Wie Du bereit bist für Dich einzustehen und für die, für die Du die Verantwortung trägst.
Im Laufe der Jahrhunderte hat sich in uns Frauen so viel Wut angestaut.

Was Du erst mal wissen solltest: zu Recht.
Du bist o.k. wenn Du wütend bist.
Du bist o.k. wenn Du dem Männlichen misstraust.
Du bist ok, wenn Du nur den Einen willst, und nicht glücklich bist, wenn du ständig den Partner wechseln musst.
Du bist o.k., wenn du Ansprüche stellst und für Deine Werte einstehst.
Du bist o.k., wenn es für Dich nicht o.k. ist, wenn dein Partner ständig andere Frauen hat.
Du bist auch ok, wenn du noch auf der Suche bist.

Aber Du wirst „den Richtigen“ nicht da Draußen finden, sondern er kommt zu Dir, wenn Du Dich gefunden hast.

Wenn Du aber immer nur nach den beliebten und schönen Aspekten des Frauseins in Dir suchst und nur diese zum Ausdruck bringen willst, dann wirst Du genau den Partner anziehen, der das auch will.

Und dann hilft es nicht Dich zu beschweren.

Um etwaigen Missverständnissen vorzubeugen, ich liebe Männer.

Ich empfinde eine tiefe Demut für das wahre Männliche und für den Prozess durch den die Männer gehen, um das wahre Männliche und auch das Weibliche in sich wieder zu finden und zu leben.

Aber ich weiß dass ich dem „WAHREN MÄNNLICHEN“ nur dienen kann, wenn ich meine „WAHRE WEIBLICHKEIT“ lebe.

Und die hat viele Farben und nicht jede ist zart rosa-weiß geblümt mit Herzchen.
Ich liebe auch die Frauen und bin unendlich dankbar für jede, die denn Weg zu sich selbst sucht und findet.

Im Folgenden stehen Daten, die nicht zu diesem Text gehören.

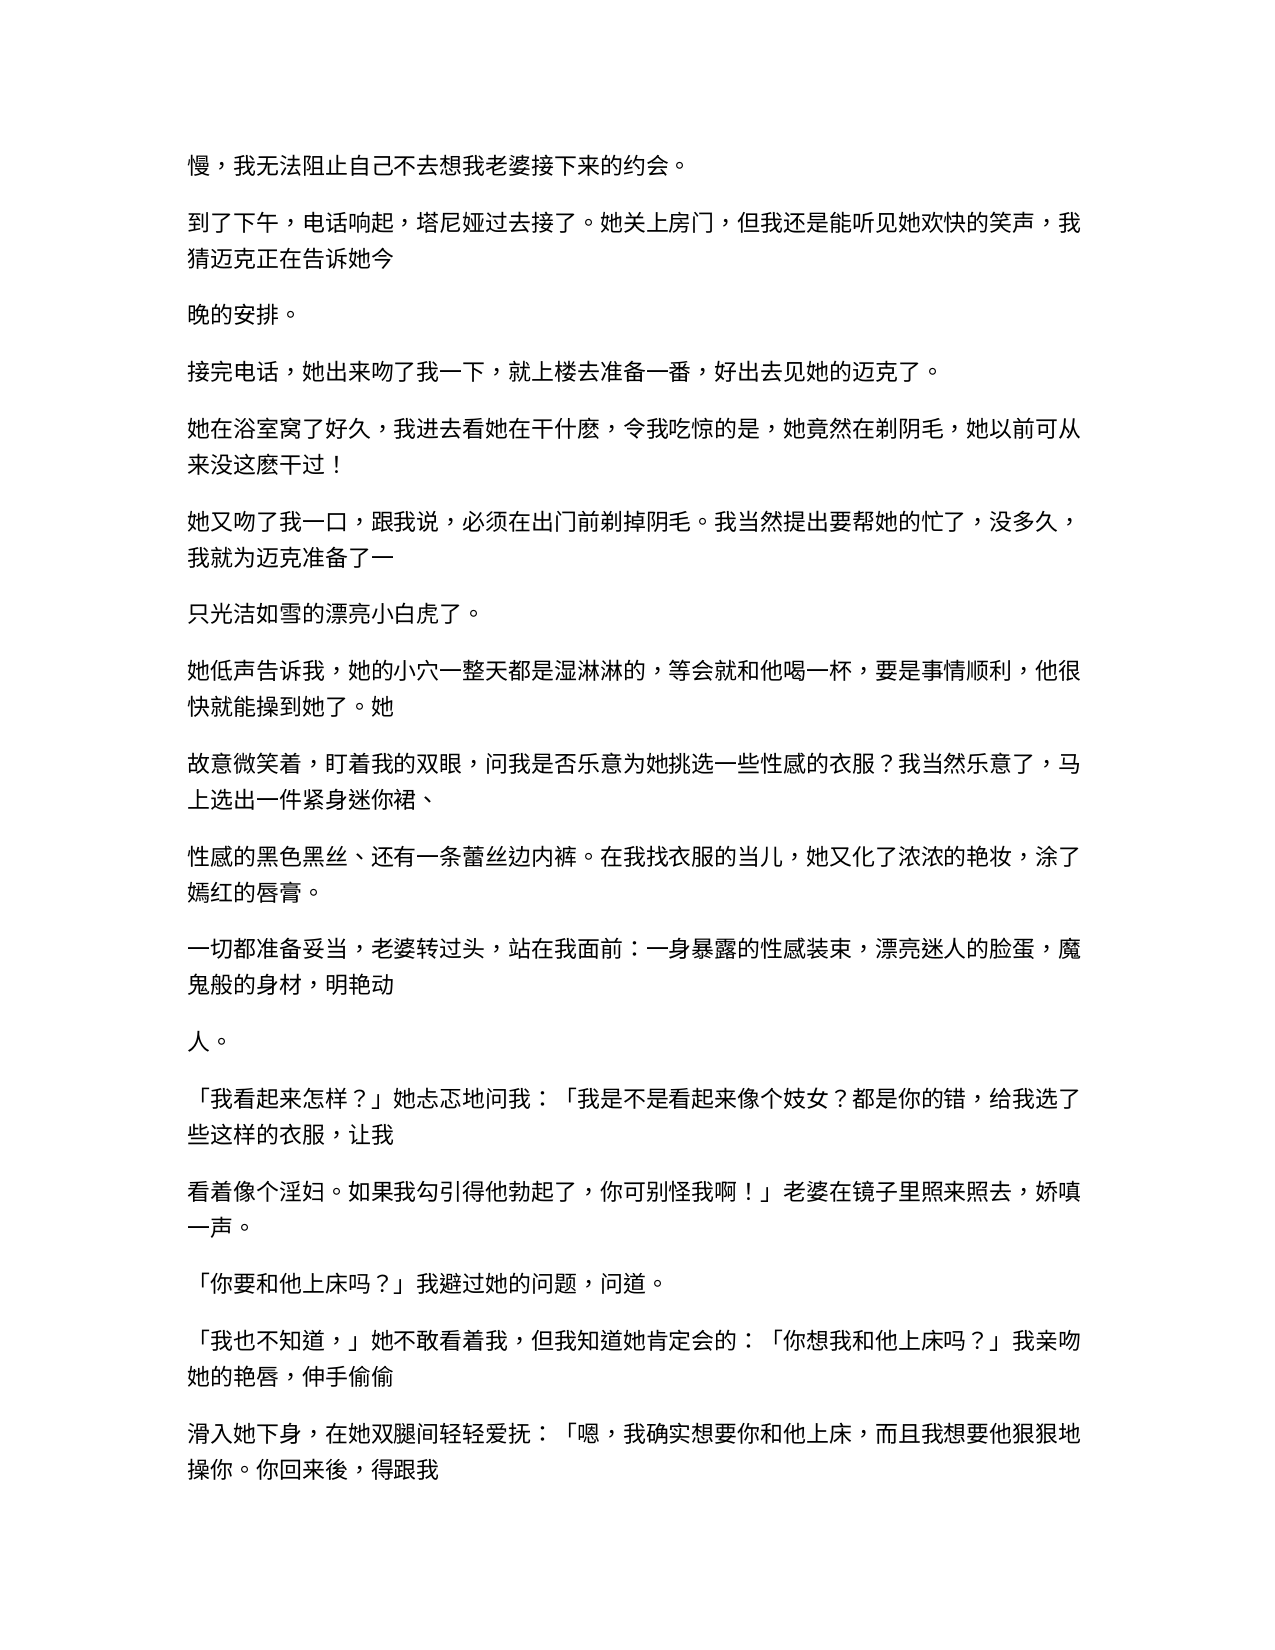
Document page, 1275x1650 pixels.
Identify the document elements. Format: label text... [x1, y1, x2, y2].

text 「我也不知道，」她不敢看着我，但我知道她肯定会的：「你想我和他上床吗？」我亲吻她的艳唇，伸手偷偷 [187, 1325, 1087, 1392]
text 晚的安排。 [187, 299, 1087, 331]
text 到了下午，电话响起，塔尼娅过去接了。她关上房门，但我还是能听见她欢快的笑声，我猜迈克正在告诉她今 [187, 207, 1087, 274]
text 只光洁如雪的漂亮小白虎了。 [187, 598, 1087, 630]
text 一切都准备妥当，老婆转过头，站在我面前：一身暴露的性感装束，漂亮迷人的脸蛋，魔鬼般的身材，明艳动 [187, 933, 1087, 1001]
text 她在浴室窝了好久，我进去看她在干什麽，令我吃惊的是，她竟然在剃阴毛，她以前可从来没这麽干过！ [187, 413, 1087, 480]
text 性感的黑色黑丝、还有一条蕾丝边内裤。在我找衣服的当儿，她又化了浓浓的艳妆，涂了嫣红的唇膏。 [187, 841, 1087, 908]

Ich selbst lebe in einer wundervollen Gott-Göttinnen-Partnerschaft in der das Menschsein den höchsten Stellenwert hat, und der Kampf zwischen männlich und weiblich einfach z(v)erschmolzen ist.

Aber hierher haben mich nicht nur Wölkchen und Rosen gebracht.

Ich wünsche es jedem Menschen den Mut aufzubringen, diesen Weg zu gehen.

Es war nicht der einfachste, aber es lohnt sich.

Es ist kein Zufall, dass nicht jeder Mensch in einer solchen Partnerschaft lebt. Denn sie fordert alles von Dir, frisst Dich mit Haut und Haaren und spuckt Dich wieder aus, sie verbrennt Dein Ich im ewigen Feuer der Transformation und lässt Dich immer wieder auferstehen wie einen Phönix aus der Asche und in noch höhere Ebenen Deines Seins aufschwingen.

Ich hoffe ich konnte auch in dir einen Funken dieses Feuers entzünden, oder dein bereits bestehendes Feuer schüren.